Diagnostic tests for T. gondii have not been validated for use with horse samples.31 Therefore, Western blot was used to detect antibodies against T. gondii, which is consistent with prior studies investigating T. gondii infection in several other species, including humans, ruminants, and mice.22, 23, 24, 25, 26 Western blot is not a quantitative test, which prevents its use for establishing an end‐point titer. However, it is an excellent qualitative assay that provides a visual confirmation of the expected antibody reactivity with known immunodominant antigens, thereby giving high confidence in a positive versus negative result. In our study, cases tested “weakly positive,” “very weakly positive,” or “negative” on serum, which was deemed clinically insignificant; for this reason, additional testing of CSF was not pursued.

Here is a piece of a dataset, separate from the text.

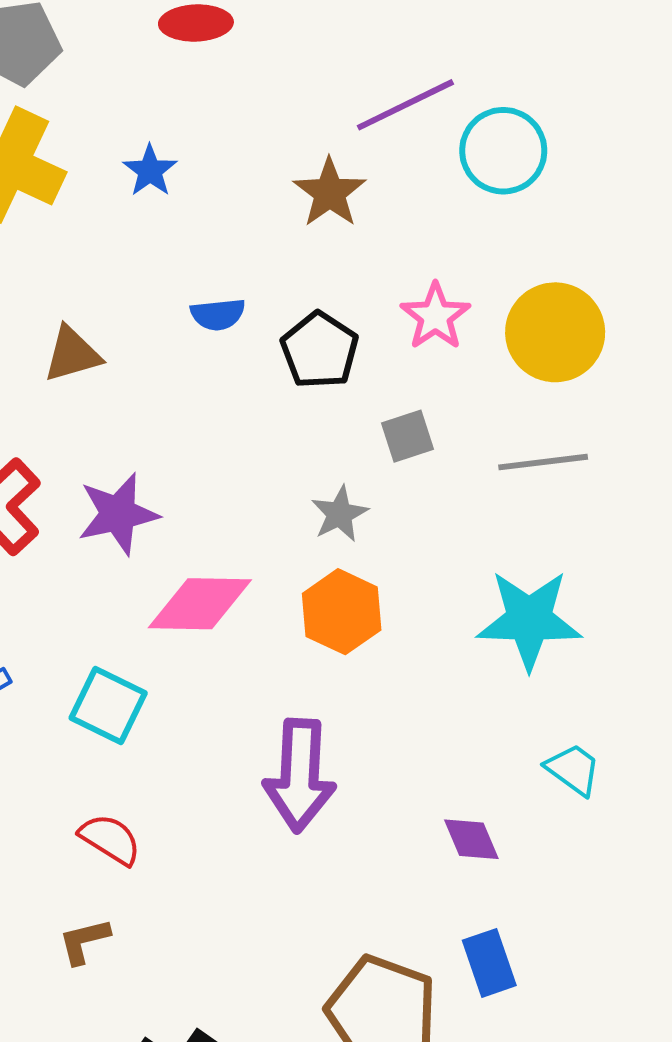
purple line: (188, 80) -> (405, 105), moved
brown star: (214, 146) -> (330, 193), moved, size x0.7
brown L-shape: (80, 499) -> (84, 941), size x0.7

In conclusion, coinfections with either T. gondii or N. hughesi did not appear to contribute to development of clinical EPM caused by S. neurona infections in horses in the eastern United States. The absence of clinically relevant coinfections might be region‐specific and related to low equine exposure to protozoa other than S. neurona. Other infectious agents, including viruses and bacteria, could also play a role in the development of clinical EPM through either direct effects or immune modulation. Regardless, further work is needed to elucidate the complexities of clinical EPM for the development of additional preventative and treatment strategies.

CONFLICT OF INTEREST DECLARATION

The authors declare that they have no conflict of interest with the contents of this article.

OFF‐LABEL ANTIMICROBIAL DECLARATION

Authors declare no off‐label use of antimicrobials.

INSTITUTIONAL ANIMAL CARE AND USE COMMITTEE (IACUC) OR OTHER APPROVAL DECLARATION

Authors declare no IACUC or other approval was needed.